Overview

Compared to mild or moderate asthma, the symptoms of severe asthma are worse and ongoing. People with severe asthma may also be at an increased risk of asthma attacks.

As a friend or loved one of someone with severe asthma, you can offer continued support. At the same time, it’s important to know what not to say to someone with severe asthma.

Here are seven things never to say to someone living with severe asthma.

1. Do you really need to take all those meds with you?

For people with mild to moderate asthma, it’s usually enough to take long-term medications and bring a quick-relief device (such as an inhaler) with them.

With severe asthma though, you might also need to bring a nebulizer to help with difficult-to-control wheezing. People with severe asthma are at a higher risk of an asthma attack. An asthma attack can be life-threatening.

Don’t question your loved one’s reasons for bringing their medications along. Instead, be glad that they are prepared. (As a bonus, ask your loved one about how you can help administer any of their asthma medications, if needed.)

2. I know so-and-so has asthma, and they can exercise. Aren’t you just making excuses?

As there are different types of asthma with varying severities, triggers vary too. Some people may be able to exercise just fine with asthma. Many people with severe asthma can’t exercise. In such cases, using a rescue inhaler beforehand to relax the airways may not be enough.

Your loved one should take walks or do light stretches only if they’re able. Understand that some days are better than others when it comes to exercise capabilities.

People with severe asthma have already discussed exercise with their doctors. This includes knowing their limitations. They may also be going through pulmonary rehabilitation, which helps to increase their ability to exercise in the future.

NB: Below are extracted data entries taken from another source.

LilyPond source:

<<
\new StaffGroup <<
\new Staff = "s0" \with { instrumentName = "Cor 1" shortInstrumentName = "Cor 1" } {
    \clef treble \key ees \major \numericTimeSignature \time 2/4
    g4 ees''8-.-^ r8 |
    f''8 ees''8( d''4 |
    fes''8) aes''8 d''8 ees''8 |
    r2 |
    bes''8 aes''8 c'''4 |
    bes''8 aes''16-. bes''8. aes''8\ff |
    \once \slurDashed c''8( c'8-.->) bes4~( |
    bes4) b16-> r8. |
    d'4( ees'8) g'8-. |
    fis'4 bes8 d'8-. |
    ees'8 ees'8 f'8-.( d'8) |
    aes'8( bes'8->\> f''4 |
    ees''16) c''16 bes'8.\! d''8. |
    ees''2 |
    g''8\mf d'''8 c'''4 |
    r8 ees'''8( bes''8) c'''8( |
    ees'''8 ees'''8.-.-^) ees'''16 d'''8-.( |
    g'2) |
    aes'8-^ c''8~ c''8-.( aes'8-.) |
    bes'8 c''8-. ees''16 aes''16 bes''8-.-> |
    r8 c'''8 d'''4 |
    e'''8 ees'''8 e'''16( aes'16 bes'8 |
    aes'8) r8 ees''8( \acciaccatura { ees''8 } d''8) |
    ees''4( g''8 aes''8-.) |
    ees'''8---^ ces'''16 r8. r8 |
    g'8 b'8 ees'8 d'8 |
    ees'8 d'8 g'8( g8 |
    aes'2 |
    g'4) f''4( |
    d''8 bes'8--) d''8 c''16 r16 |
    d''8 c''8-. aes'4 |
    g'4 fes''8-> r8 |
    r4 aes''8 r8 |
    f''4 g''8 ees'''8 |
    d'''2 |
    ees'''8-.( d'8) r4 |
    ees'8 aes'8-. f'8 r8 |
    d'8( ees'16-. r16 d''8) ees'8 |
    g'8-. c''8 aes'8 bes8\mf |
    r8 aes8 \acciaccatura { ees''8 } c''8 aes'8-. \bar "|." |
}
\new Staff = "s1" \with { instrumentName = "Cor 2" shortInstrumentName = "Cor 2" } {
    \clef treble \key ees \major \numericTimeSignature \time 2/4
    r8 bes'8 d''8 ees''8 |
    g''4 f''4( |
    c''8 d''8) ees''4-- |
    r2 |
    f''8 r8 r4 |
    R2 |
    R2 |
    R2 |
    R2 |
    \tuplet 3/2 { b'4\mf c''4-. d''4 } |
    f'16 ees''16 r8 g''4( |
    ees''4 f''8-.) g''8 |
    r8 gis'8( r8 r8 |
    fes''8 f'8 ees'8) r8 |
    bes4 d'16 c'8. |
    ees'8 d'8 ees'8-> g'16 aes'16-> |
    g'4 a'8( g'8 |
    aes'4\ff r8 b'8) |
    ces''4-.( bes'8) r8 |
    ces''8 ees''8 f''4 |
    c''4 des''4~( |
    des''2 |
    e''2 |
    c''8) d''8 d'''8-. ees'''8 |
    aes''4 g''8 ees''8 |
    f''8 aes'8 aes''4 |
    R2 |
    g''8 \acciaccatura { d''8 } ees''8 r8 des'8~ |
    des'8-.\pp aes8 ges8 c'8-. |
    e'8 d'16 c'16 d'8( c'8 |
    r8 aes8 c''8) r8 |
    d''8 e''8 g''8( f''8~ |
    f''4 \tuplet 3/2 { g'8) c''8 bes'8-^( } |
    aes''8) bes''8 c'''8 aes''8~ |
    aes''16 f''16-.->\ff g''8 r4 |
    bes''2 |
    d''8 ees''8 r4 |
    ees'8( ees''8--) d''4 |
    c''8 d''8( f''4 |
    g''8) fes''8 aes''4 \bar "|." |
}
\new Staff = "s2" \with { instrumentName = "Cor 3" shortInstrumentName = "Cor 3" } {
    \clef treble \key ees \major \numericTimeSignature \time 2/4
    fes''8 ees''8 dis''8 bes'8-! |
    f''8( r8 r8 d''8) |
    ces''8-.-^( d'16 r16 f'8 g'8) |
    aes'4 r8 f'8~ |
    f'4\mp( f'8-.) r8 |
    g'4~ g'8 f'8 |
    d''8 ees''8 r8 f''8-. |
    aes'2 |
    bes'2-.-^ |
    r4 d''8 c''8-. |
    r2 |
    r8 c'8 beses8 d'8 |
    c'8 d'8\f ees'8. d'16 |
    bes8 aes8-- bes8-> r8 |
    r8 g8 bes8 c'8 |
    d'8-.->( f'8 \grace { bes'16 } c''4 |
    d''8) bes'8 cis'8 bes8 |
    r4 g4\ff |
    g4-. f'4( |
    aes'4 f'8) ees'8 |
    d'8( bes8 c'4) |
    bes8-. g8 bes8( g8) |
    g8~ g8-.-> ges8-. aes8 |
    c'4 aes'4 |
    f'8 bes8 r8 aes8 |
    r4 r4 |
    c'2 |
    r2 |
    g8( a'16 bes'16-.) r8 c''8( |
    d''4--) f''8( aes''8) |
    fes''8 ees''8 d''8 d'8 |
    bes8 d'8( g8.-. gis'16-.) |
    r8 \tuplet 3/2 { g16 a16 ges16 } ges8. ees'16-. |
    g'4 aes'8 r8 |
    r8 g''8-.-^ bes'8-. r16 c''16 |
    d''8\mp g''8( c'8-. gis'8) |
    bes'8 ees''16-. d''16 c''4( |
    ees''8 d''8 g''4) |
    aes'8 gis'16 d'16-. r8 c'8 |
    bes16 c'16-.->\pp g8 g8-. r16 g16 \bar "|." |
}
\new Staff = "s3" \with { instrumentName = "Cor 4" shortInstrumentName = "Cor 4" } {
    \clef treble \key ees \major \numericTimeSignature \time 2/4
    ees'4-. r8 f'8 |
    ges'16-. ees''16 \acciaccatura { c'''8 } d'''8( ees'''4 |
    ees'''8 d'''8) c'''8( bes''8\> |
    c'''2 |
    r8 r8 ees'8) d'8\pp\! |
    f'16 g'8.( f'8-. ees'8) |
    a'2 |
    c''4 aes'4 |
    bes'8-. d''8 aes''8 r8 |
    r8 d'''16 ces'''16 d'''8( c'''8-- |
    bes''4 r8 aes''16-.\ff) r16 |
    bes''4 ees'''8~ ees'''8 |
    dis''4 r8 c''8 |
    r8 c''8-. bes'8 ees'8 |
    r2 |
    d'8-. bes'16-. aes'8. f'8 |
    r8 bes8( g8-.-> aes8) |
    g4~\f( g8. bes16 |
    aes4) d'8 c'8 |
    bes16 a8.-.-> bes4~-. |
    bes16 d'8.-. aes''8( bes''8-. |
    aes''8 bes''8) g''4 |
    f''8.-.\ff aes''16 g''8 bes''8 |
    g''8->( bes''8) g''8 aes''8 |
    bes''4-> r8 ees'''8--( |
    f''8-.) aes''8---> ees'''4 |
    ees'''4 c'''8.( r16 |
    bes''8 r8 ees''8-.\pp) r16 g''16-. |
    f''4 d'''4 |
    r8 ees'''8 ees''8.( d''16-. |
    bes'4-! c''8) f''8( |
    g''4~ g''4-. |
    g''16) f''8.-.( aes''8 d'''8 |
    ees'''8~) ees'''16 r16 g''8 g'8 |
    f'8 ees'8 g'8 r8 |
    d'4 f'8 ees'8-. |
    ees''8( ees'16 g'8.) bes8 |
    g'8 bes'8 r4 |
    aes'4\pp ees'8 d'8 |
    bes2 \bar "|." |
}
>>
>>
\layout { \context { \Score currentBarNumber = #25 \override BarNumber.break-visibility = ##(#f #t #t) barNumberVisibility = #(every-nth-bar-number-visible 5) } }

3. You’ll probably outgrow your asthma someday.

Mild to moderate asthma often improves with time and proper treatment and management. Also, if you have a mild case of allergic asthma, avoiding triggers and taking allergy shots can help decrease the incidence of symptoms.

But it’s a myth that all types of asthma will completely go away. People with severe asthma are less likely to experience some of the “remission” that people with mild asthma might. There’s currently no cure for any form of asthma.

Help your loved one manage their condition. Dismissing the long-term implications of asthma can be dangerous. When left uncontrolled, asthma can cause permanent lung damage.

4. Can’t you just take your inhaler?

Yes, a rescue inhaler can help if sudden symptoms of severe asthma arise. If a friend tells you they can’t be around your dog or that they may not be able to go out during days when the pollen count is high, take them at their word.

One of the best ways to control severe asthma is to avoid triggers. Be understanding of things your loved one needs to avoid. An inhaler is meant for emergencies only.

5. Are you sure you don’t just have a cold?

Some of the symptoms of asthma might be similar to the common cold, such as coughing and wheezing. If your loved one has allergic asthma, then they might experience sneezing and congestion too.

Unlike cold symptoms though, asthma symptoms don’t go away on their own. They also don’t gradually get better on their own, as you experience with a cold.

Suggest that your loved one see their doctor about a treatment plan if their symptoms aren’t improving. It could be they’re experiencing high levels of inflammation and that’s making their symptoms worse.

6. Have you considered “natural” treatments for your asthma?

People with severe asthma need long-term treatment to decrease ongoing inflammation that can make their airways constrict and lead to symptoms.

Scientists are always looking for new or better treatment measures. There’s little evidence to suggest that any herbs or supplements can treat or cure asthma, however.

7. Do you mind if I smoke?

Smoking is bad for anyone, but it’s especially dangerous for people with asthma. And no, stepping outside or keeping a door open won’t help — your loved one will still be exposed to secondhand or even thirdhand smoke. It’s also still on your clothes when you come back from that cigarette break. Be considerate of your loved one and don’t smoke around them.